Reproduce verbatim the lines from the one containing "Count the number" through the end of the records, inclusive, omitting the pictures.

=== Section Start ===

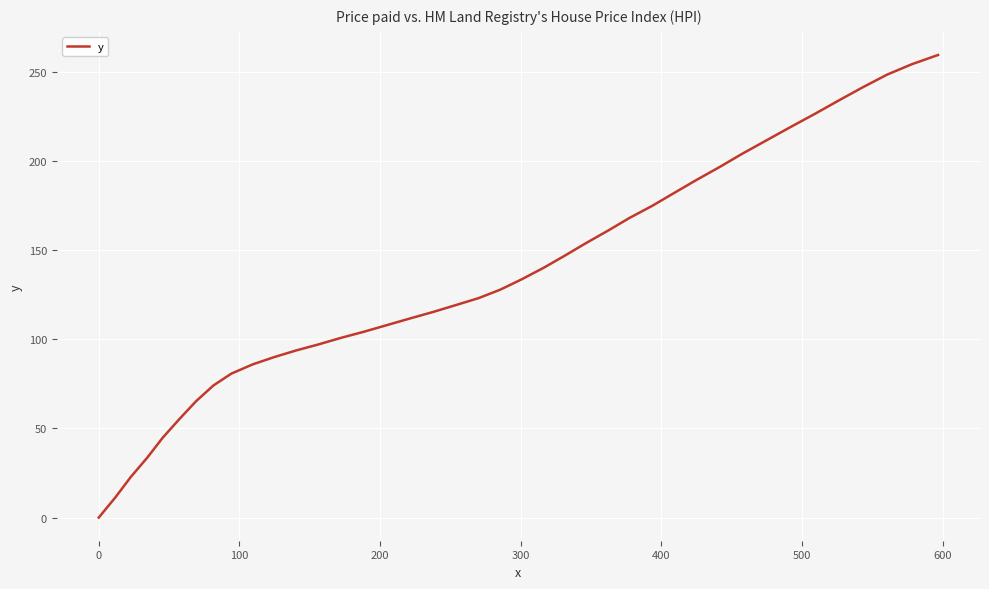

What is the greatest value displayed?

259.3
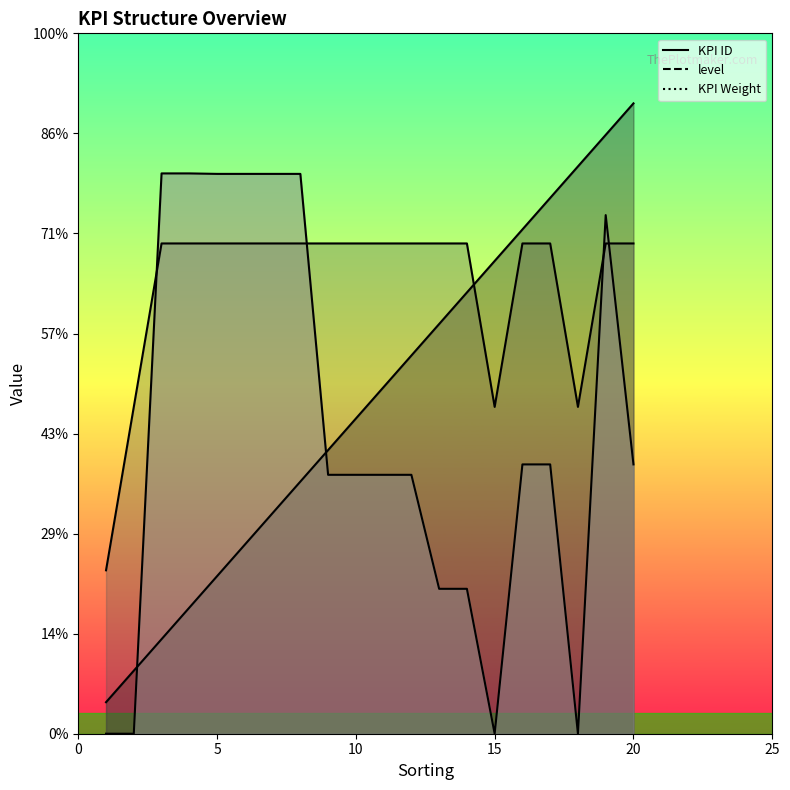

Count the number of data series in this chart.

3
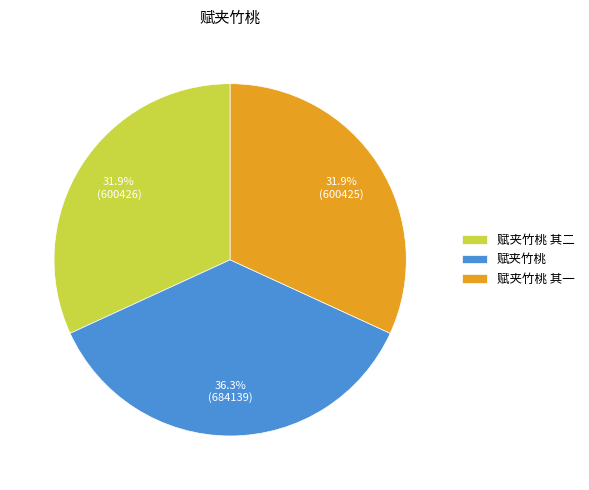

How many segments does this pie chart have?

3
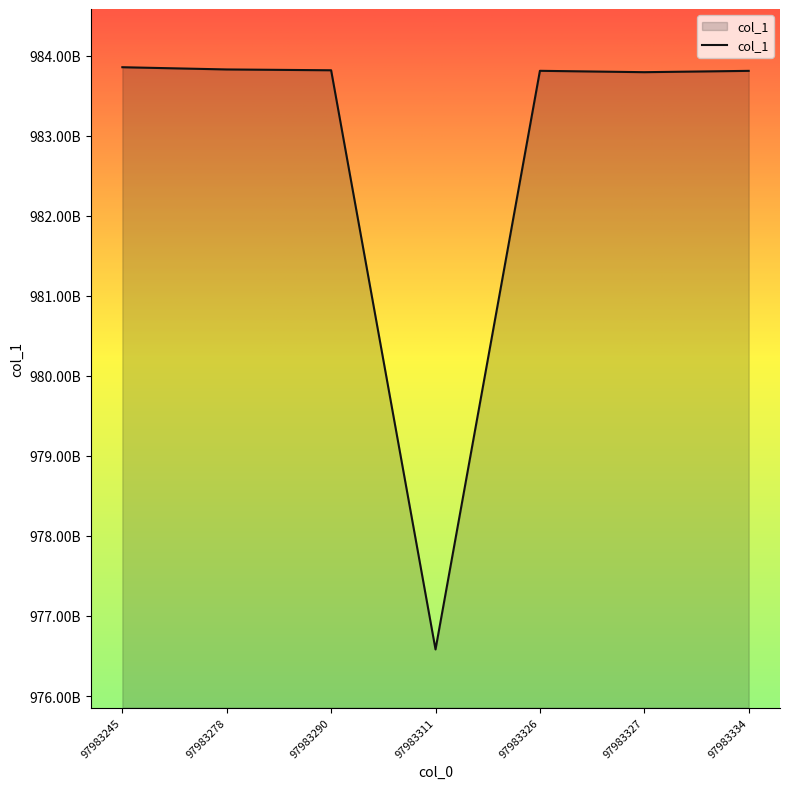

Approximately how many times larger is the value at 97983245 compared to 97983278?

1.0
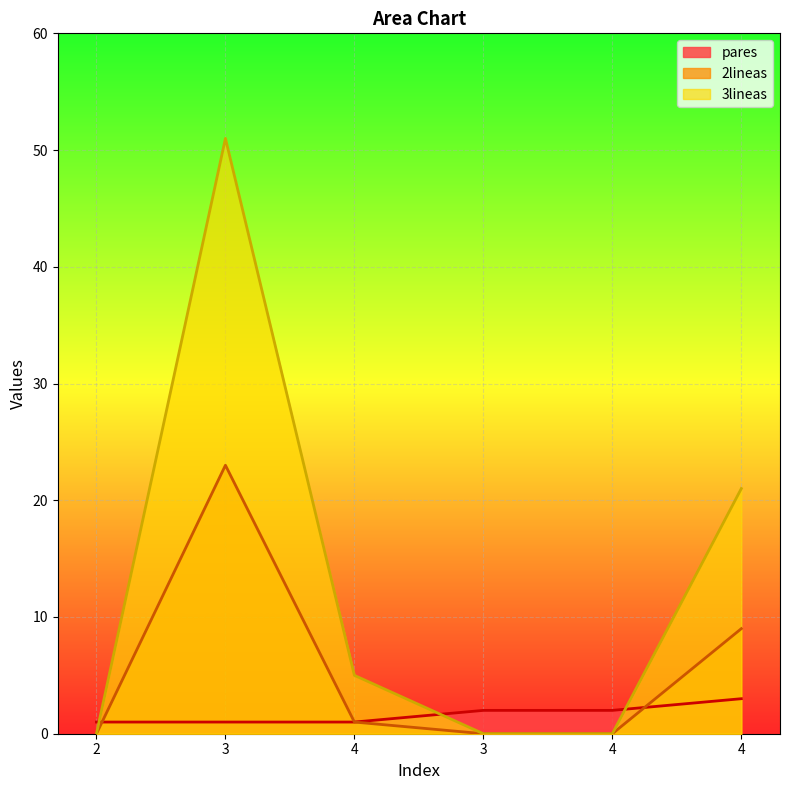

What are all the series names shown in the legend?

pares, 2lineas, 3lineas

=== Section End ===

Exercise output:
Count the number of data series in this chart.

3

How many segments does this pie chart have?

3

Approximately how many times larger is the value at 97983245 compared to 97983278?

1.0

What are all the series names shown in the legend?

pares, 2lineas, 3lineas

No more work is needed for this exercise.